Opinion
2011-11-9
Lynn W.L. Fahey, New York, N.Y. (Allegra Glashausser of counsel), for appellant.Charles J. Hynes, District Attorney, Brooklyn, N.Y. (Leonard Joblove and Howard B. Goodman of counsel), for respondent.
Appeal by the defendant from a judgment of the Supreme Court, Kings County (Firetog, J.), rendered February 1, 2010, convicting him of manslaughter in the first degree and criminal possession of a weapon in the fourth degree, upon a jury verdict, and imposing sentence.
ORDERED that the judgment is affirmed.
The defendant was indicted on charges of, inter alia, murder in the second degree.
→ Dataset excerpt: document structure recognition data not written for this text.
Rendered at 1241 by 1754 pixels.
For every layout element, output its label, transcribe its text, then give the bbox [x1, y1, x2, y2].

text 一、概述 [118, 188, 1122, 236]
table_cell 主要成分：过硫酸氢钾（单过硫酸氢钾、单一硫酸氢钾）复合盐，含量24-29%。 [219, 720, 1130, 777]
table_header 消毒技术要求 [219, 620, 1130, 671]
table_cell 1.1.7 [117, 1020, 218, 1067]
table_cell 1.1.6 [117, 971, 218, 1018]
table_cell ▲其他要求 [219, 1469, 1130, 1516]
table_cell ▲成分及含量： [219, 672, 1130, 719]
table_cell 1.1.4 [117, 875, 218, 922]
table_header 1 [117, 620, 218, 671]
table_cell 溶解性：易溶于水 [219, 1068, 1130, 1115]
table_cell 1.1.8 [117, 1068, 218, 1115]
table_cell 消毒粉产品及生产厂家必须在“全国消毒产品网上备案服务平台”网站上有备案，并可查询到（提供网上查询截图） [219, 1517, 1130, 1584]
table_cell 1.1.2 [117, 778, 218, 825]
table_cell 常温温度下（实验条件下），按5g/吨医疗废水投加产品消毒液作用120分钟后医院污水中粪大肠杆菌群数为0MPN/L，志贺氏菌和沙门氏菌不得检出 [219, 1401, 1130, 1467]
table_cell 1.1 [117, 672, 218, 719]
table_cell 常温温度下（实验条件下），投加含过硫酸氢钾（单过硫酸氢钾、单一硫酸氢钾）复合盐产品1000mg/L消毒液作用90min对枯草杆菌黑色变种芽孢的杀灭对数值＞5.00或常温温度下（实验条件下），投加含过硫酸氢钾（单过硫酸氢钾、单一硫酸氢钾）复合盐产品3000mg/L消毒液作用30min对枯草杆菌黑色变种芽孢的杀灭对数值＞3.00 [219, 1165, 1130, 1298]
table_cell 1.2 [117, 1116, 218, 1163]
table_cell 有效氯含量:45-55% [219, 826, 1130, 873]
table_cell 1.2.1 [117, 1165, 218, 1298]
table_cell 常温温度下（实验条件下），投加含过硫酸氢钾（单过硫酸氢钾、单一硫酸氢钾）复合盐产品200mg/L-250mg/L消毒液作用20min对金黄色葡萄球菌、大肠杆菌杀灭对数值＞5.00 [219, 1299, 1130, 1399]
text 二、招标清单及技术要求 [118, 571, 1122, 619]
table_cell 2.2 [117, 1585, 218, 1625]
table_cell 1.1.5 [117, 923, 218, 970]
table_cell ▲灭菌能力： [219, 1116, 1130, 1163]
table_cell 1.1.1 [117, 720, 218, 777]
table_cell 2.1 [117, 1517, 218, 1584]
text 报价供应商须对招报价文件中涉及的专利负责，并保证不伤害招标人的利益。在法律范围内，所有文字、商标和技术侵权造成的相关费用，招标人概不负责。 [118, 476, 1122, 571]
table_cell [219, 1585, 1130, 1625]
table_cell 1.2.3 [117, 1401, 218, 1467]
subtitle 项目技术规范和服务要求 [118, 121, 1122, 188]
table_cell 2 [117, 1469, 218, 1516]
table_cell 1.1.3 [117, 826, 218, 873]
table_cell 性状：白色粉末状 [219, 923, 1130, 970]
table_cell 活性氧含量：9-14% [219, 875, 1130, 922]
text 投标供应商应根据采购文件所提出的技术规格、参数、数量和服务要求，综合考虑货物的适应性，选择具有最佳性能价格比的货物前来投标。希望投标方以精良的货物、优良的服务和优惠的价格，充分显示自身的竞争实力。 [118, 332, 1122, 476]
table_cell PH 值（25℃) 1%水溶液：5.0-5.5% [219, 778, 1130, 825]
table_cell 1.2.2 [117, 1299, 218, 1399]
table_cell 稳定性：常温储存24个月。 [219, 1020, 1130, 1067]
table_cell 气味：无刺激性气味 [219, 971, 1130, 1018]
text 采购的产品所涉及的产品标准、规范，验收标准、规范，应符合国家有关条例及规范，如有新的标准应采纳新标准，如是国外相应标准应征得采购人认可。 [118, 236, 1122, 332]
At trial, he requested that the court charge the lesser-included offenses of manslaughter in the first degree and manslaughter in the second degree. The Supreme Court properly denied the defendant's*356 request to charge manslaughter in the second degree as a lesser-included offense of the charge of murder in the second degree. Viewing the evidence in the light most favorable to the defendant, there was no reasonable view of the evidence that would support a finding that the defendant acted recklessly when he stabbed the decedent ( see People v. Lopez, 72 A.D.3d 593, 593–594, 899 N.Y.S.2d 230; People v. Collins, 290 A.D.2d 457, 458, 736 N.Y.S.2d 109; People v. James, 284 A.D.2d 549, 727 N.Y.S.2d 626; People v. Barnes, 265 A.D.2d 169, 695 N.Y.S.2d 362; People v. Porter, 161 A.D.2d 811, 556 N.Y.S.2d 139).
The sentence imposed was not excessive ( see People v. Suitte, 90 A.D.2d 80, 455 N.Y.S.2d 675).
RIVERA, J.P., ANGIOLILLO, BELEN and ROMAN, JJ., concur.